Getting random numbers in a thread-safe way

It’s very common in a parallel application to need random numbers for this or that operation.  For situations where random numbers don’t need to be cryptographically-strong, the System.Random class is typically a fast-enough mechanism for generating values that are good-enough.  However, effectively utilizing Random in a parallel app can be challenging in a high-performance manner.

There are several common mistakes I’ve seen developers make.  The first is to assume that Random is thread-safe and is ok to be used concurrently from multiple threads.  This is a bad idea, and can have some drastic consequences on the quality of the random numbers (degrading them well below the “good enough” bar).  For an example of this, consider the following program:

using System;
using System.Threading;

class Program
{
    static void Main(string[] args)
    {
        Random rand = new Random();

        Parallel.For(0, 1000000, (i, loop) =>
        {
            if (rand.Next() == 0) loop.Stop();
        });

        while (true)
        {
            Console.WriteLine(rand.Next());
            Console.ReadLine();
        }
    }
}

While it won’t happen every time you run the app, on a multi-core machine it’s likely that once the Parallel.For in this example exits, rand.Next() will always return 0.  Not very random, is it?  This is due to an implementation detail of Random that does not tolerate multithreaded access (it wasn’t designed for it, and the docs explicitly call out that Random should not be used from multiple threads, as they do for most types in the .NET Framework).

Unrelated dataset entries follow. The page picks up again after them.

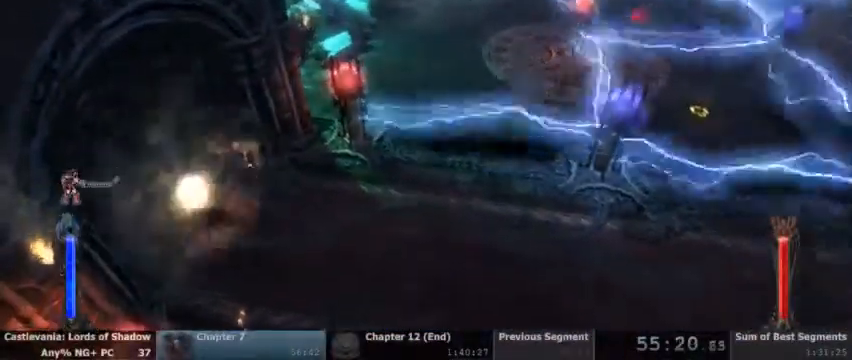
Gameplay with a controller (PlayStation layout); each line is a JSON object with the inputs held at the frame after it (dt_ms = milliseconds from this image to that frame). "events" lists button and stick changes between this image and that frame as [ms after this image, input, new state], when the widget could be followed in between. Not read: DPAD_UP HOME L1 L3 R1 R3 SELECT START.
{"dt_ms": 500, "buttons": ["CROSS"]}
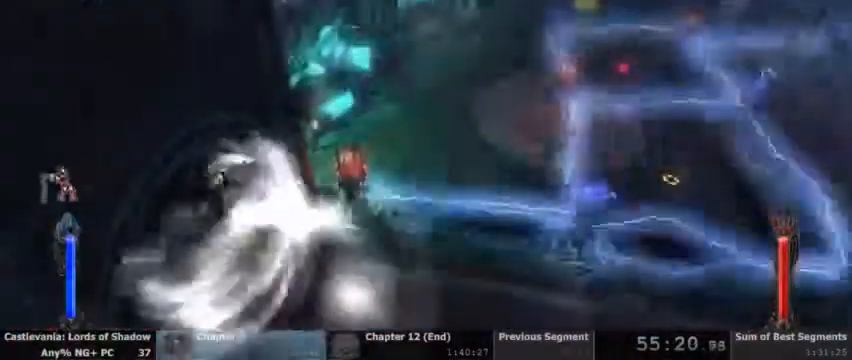
{"dt_ms": 500, "buttons": ["TRIANGLE", "L2"]}
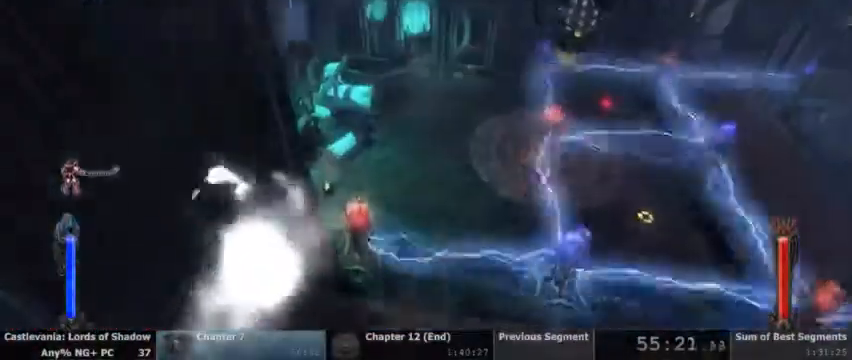
{"dt_ms": 500, "buttons": [], "events": [[467, "TRIANGLE", "up"], [500, "L2", "up"]]}
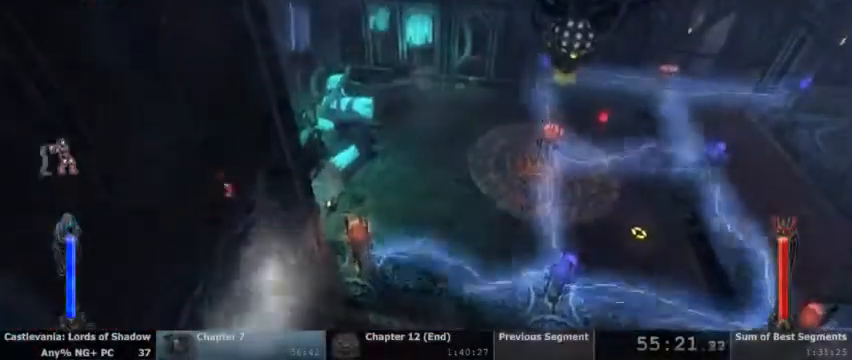
{"dt_ms": 500, "buttons": [], "events": [[333, "SQUARE", "down"], [467, "SQUARE", "up"]]}
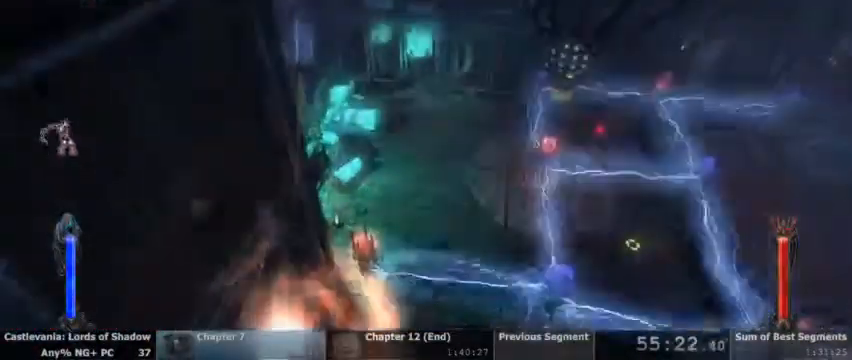
{"dt_ms": 500, "buttons": ["CIRCLE"], "events": [[100, "CIRCLE", "down"], [200, "CIRCLE", "up"], [300, "CIRCLE", "down"], [400, "CIRCLE", "up"], [467, "CIRCLE", "down"]]}
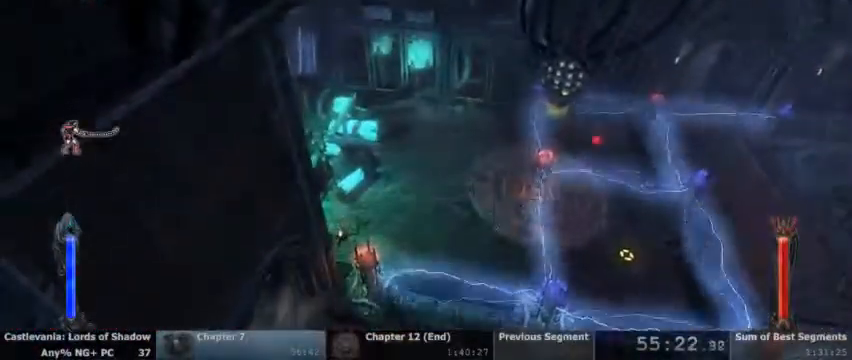
{"dt_ms": 500, "buttons": [], "events": [[100, "CIRCLE", "up"]]}
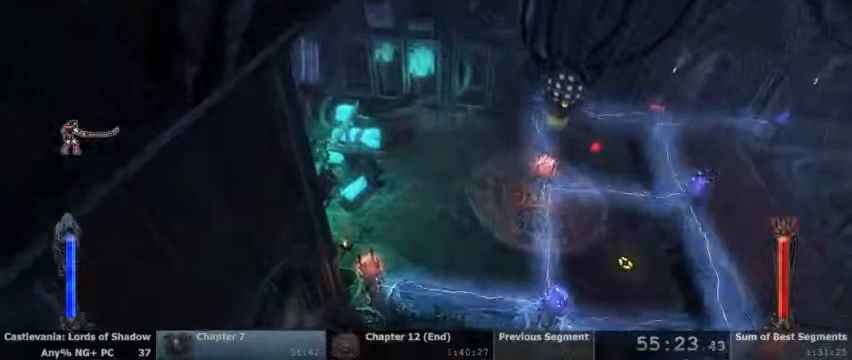
{"dt_ms": 500, "buttons": [], "events": []}
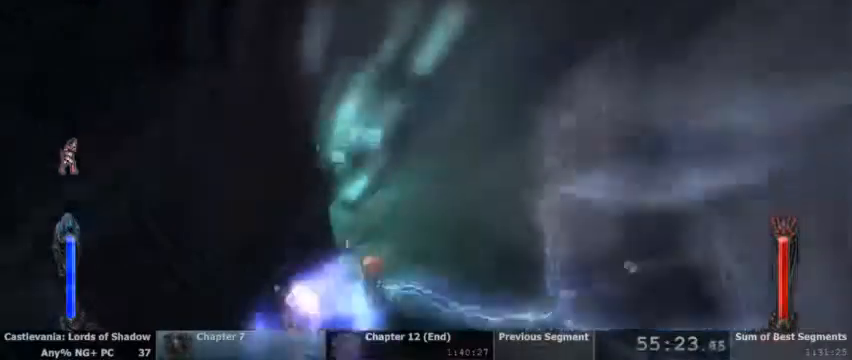
{"dt_ms": 500, "buttons": [], "events": []}
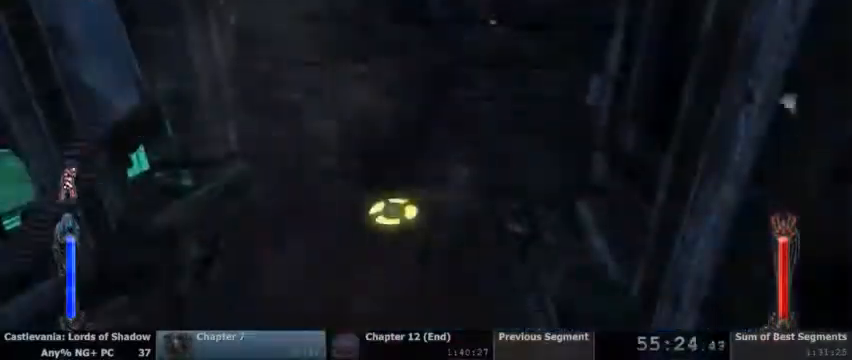
{"dt_ms": 500, "buttons": [], "events": [[233, "TRIANGLE", "down"], [367, "TRIANGLE", "up"]]}
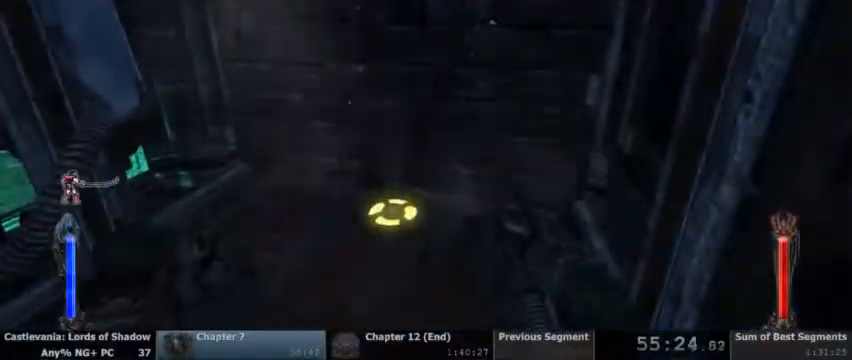
{"dt_ms": 500, "buttons": ["CROSS"], "events": [[33, "CROSS", "down"], [100, "CROSS", "up"], [233, "CROSS", "down"], [333, "CROSS", "up"], [400, "CROSS", "down"]]}
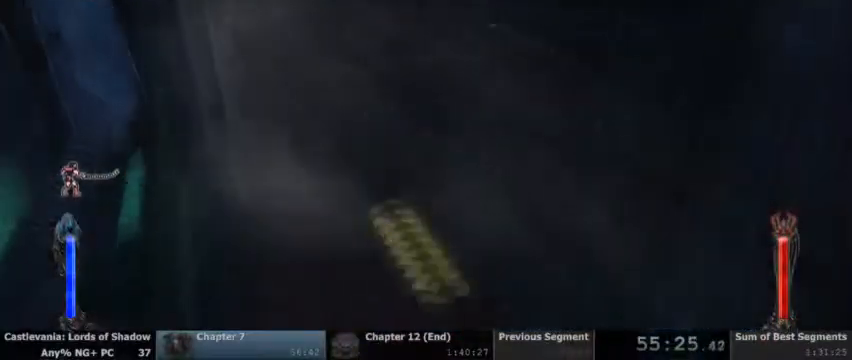
{"dt_ms": 500, "buttons": [], "events": [[33, "CROSS", "up"], [100, "CROSS", "down"], [200, "CROSS", "up"], [300, "CROSS", "down"], [400, "CROSS", "up"]]}
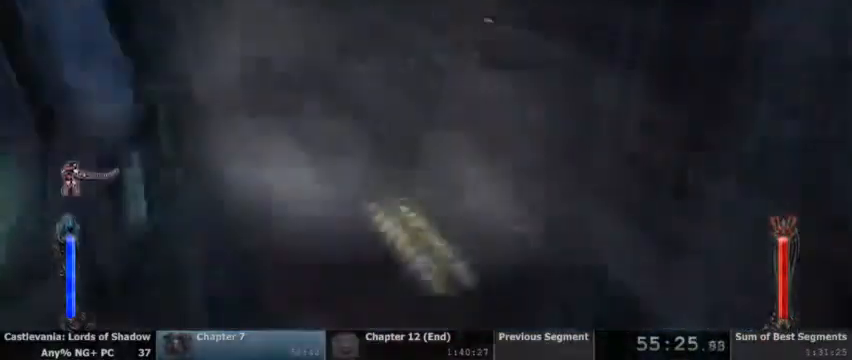
{"dt_ms": 500, "buttons": ["TRIANGLE", "L2"], "events": [[133, "L2", "down"], [200, "TRIANGLE", "down"]]}
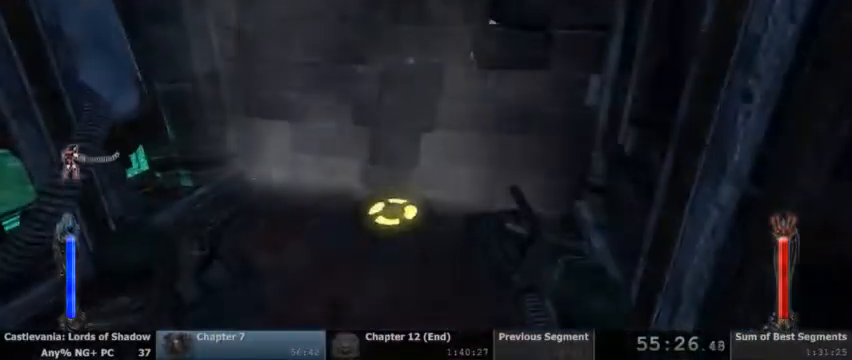
{"dt_ms": 500, "buttons": [], "events": [[367, "L2", "up"], [367, "TRIANGLE", "up"]]}
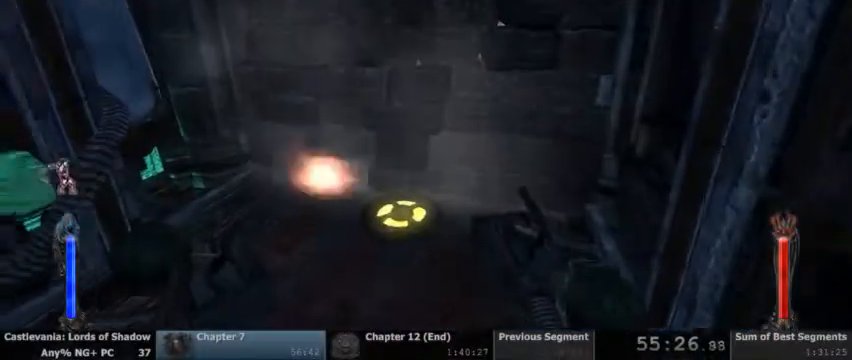
{"dt_ms": 500, "buttons": [], "events": [[300, "SQUARE", "down"], [433, "SQUARE", "up"]]}
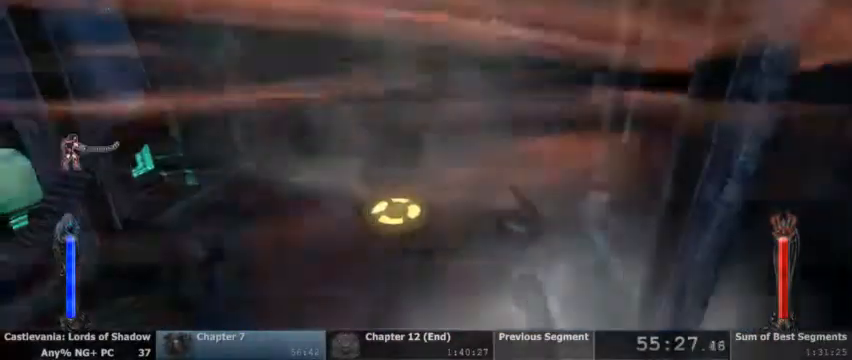
{"dt_ms": 500, "buttons": []}
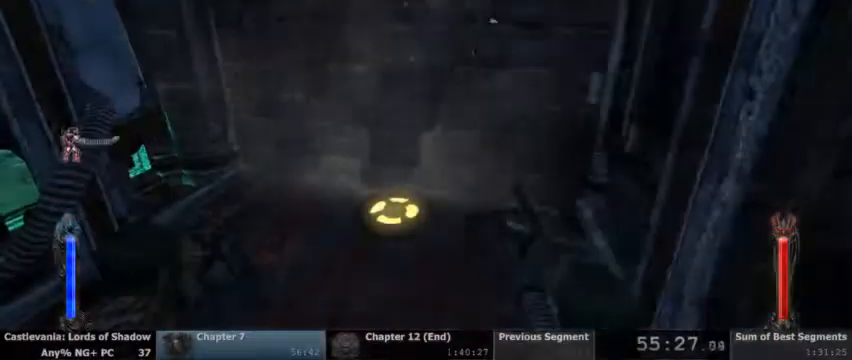
{"dt_ms": 500, "buttons": [], "events": []}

Another common mistake is to fix a problem like that in the previous example by instantiating a new Random instance each time a random number is needed.  This can also affect the quality of the random numbers.  When a seed isn’t explicitly provided to Random through its constructor, it internally uses Environment.TickCount (at least in the current release) as the seed.  TickCount returns a value that’s heavily influenced by the resolution of the system timer, and thus multiple calls to TickCount in a row are likely to yield the same value (on the system on which I’m writing this post, TickCount changes in value approximately once every 15 milliseconds).  This means that Random will suffer a similar fate, as is exemplified in the following program:

using System;

class Program
{
    static void Main(string[] args)
    {
        int lastNumber = 0, count = 0;
        while (true)
        {
            // Get the next number
            int curNumber = new Random().Next();

            // If it’s the same as the previous number, 
            //
note the increased count
            if (curNumber == lastNumber) count++;

            // Otherwise, we have a different number than
            // the previous. Write out the previous number
            // and its count, then start
            // over with the new number.
            else
            {
                if (count > 0)
                    Console.WriteLine(
                        count + “: ” + lastNumber);
                lastNumber = curNumber;
                count = 1;
            }
        }
    }
}

This program continually creates new Random instances and gets a random value from each, counting the number of “random” values in a row that are the same.  When I run this app, I consistently see each number showing up thousands of times before the number changes; again, not very random.  The point of this example is that, in a multithreaded context, you may be creating a Random instance for each iteration, but many iterations across threads are likely to end up with the same value.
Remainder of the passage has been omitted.